::: Excerpted passage

The agreement has gone through the public comment period. In October 2003, three citizen groups filed a motion with the court to intervene in the proceeding to contest the consent decree; the court granted their motion. Also, in October 2003, the government filed its response to public comments and a motion asking the court to approve the amended consent decree. The intervenor groups subsequently filed a motion requesting that the court stay the government’s motion for approval of the decree to allow the intervenors to conduct discovery. Briefing was completed and the judge heard oral arguments from the parties in August 2004. In September 2004, the court granted the intervenors’ request for limited discovery with respect to two facilities within our generation fleet, and ordered that discovery be completed by December 2004. Final briefing is scheduled to be concluded on February 28, 2005. Following the submission of briefs, the court may convene additional hearings.

::::::
::: Data section

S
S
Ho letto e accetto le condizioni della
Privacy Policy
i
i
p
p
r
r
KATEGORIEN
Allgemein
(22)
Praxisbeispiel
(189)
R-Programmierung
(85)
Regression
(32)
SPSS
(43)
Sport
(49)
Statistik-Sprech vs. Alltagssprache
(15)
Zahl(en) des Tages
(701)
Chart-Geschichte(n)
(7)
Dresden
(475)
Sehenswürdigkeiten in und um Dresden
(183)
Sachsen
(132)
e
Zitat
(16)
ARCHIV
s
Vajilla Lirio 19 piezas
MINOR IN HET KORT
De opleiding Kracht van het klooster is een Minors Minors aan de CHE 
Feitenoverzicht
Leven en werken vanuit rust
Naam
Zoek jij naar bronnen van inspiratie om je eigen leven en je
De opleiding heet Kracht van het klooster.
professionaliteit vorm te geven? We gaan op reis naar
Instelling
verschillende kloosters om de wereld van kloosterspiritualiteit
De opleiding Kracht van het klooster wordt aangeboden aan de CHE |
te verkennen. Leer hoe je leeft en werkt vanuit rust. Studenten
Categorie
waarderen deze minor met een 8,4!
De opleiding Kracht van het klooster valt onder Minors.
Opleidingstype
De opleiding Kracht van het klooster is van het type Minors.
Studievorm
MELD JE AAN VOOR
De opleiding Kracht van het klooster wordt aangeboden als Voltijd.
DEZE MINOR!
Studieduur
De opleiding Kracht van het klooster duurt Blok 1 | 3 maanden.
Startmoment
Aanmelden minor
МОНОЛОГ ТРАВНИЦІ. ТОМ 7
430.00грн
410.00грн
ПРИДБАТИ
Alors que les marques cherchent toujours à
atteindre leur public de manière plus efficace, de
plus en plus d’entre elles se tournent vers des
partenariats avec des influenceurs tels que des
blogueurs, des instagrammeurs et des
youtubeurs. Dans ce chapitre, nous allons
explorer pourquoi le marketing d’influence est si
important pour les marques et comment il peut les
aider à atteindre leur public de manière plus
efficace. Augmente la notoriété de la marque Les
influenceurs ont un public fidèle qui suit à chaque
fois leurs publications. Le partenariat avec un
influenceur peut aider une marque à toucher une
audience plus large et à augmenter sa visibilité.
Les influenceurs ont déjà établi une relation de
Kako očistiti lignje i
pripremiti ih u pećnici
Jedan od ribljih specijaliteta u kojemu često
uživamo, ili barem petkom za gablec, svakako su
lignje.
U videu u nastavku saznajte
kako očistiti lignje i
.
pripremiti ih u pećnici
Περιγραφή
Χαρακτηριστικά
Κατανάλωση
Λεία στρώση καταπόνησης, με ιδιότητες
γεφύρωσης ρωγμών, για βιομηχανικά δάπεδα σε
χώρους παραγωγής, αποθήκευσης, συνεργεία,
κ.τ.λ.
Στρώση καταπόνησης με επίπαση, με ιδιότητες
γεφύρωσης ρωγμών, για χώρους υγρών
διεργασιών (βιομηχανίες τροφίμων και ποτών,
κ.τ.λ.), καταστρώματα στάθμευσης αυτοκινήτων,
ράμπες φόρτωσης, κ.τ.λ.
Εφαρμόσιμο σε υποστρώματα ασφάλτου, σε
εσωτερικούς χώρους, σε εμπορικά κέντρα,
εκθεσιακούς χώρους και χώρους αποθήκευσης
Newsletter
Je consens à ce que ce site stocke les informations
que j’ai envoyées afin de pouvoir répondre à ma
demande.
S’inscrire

::::::

▶ What needs to be done: According to the consent decree passage, why did the intervenor groups ask the court to stay the government's motion for approval of the decree? Answer in one to three sentences.

▶ Exercise output: The intervenor groups asked for the stay so that they could conduct discovery before the court acted on the government's motion to approve the amended consent decree. In September 2004, the court granted them limited discovery covering two facilities in the generation fleet.